He also explained that adaptive algorithms were used to account for market volatility (for example, general patterns of trading that occur every day) in some equities, but which become much more variable (/less predictable) in medium and small cap equities.

Some of the interesting comments I thought were:

  • His company purchased a CEP tool even though his IT team had built an event platform.  Basically, the vendor was easier to deal with than the IT department. On build vs buy, the cost of the CEP system was < 1 days revenue. Sensible thinking at work.
  • Smart Order Routing could possibly be done using a stats package like R (or presumably S+). But it was easier to use a CEP tool.
  • Some of the biggest costs were in configuring market adapters and configuring the trading engine links. The message here is that, where available, pre-built adapters help.
  • There is no requirement for on-line updates – the day’s trading window is small, so there is plenty of time for out-of-hours updates to the decisioning mechanisms.

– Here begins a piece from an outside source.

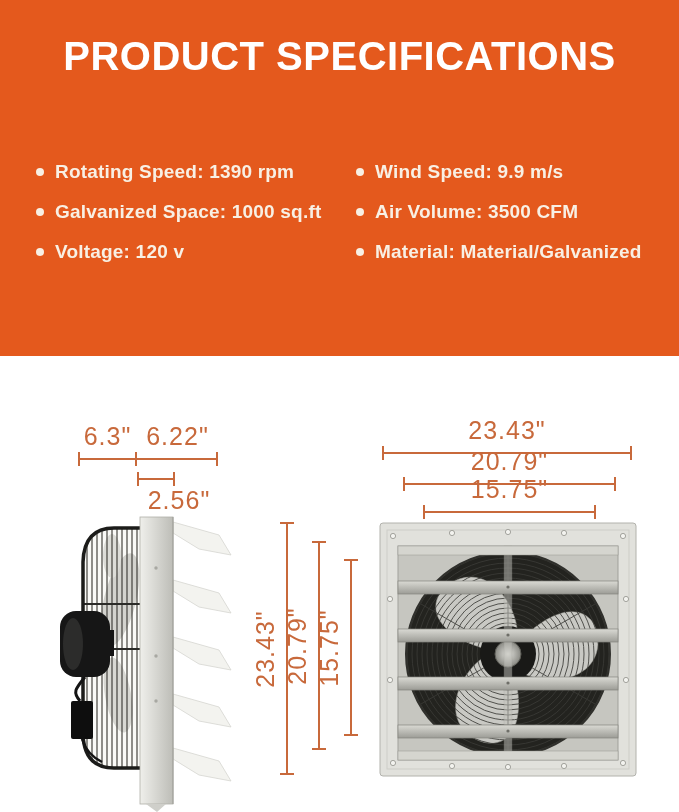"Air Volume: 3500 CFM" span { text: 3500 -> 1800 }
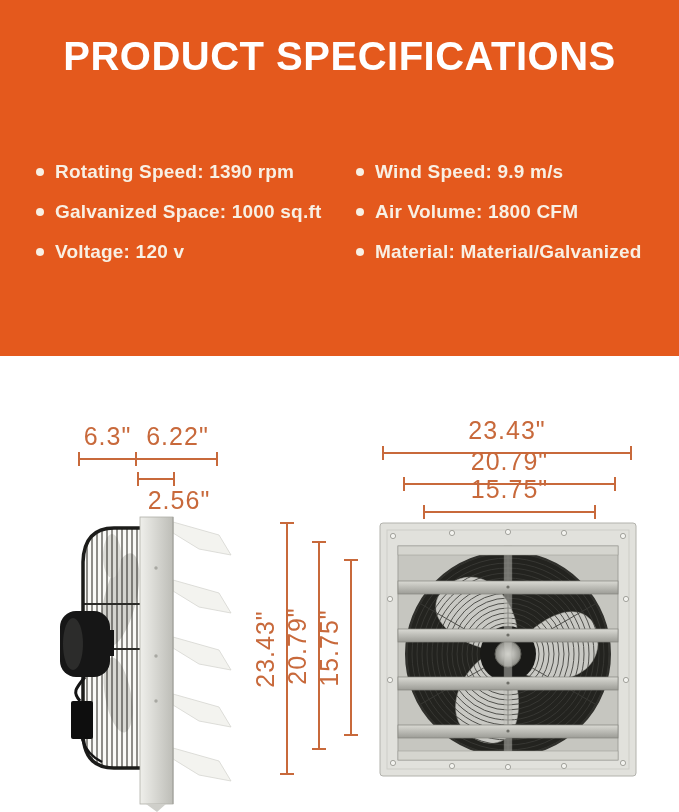"Voltage: 120 v" span { html: <span>Voltage: 120 v</span> -> none }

David Luckham moderated the follow-up panel on “Event Processing as seen by customers: where does it help, what is the potential, what is missing”.

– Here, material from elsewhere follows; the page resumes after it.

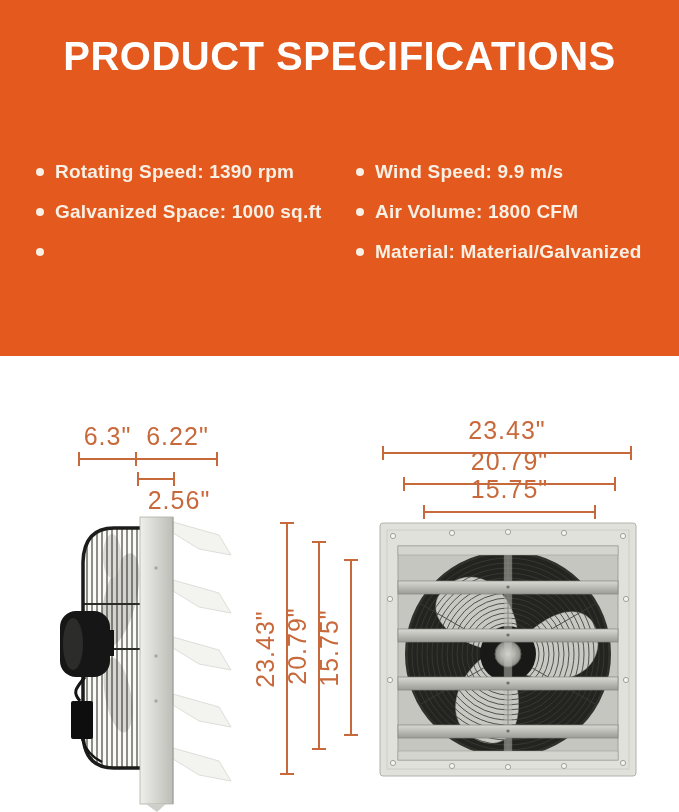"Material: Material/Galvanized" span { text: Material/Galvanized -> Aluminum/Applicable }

  • Arkady Godin of MITRE commented on the need to consider the data world in EP.
  • Ewan Silver and Alex Kozlenkov of Betfair commented on their extreme (Google/Amazon/Ebay size, 24×7 worldwide, highly regulated) betting exchange application. Challenges include:
    • Billions of events per sec
    • High security in a extremely distributed environment
    • Low latency, but with a preference for accuracy over speed
    • Long running patterns over months (such as betting on events taking place a year in the future)
    • Need to re-use rules, while SQL was insufficient as a rules representation
  • Jeff Farr from Dycom Industries is involved with telco and tackling distributed event processing – but as nothing had been announced yet he couldn’t talk about his app!
  • Ian Koenig talked about content aggregation and management, and event-based interfaces.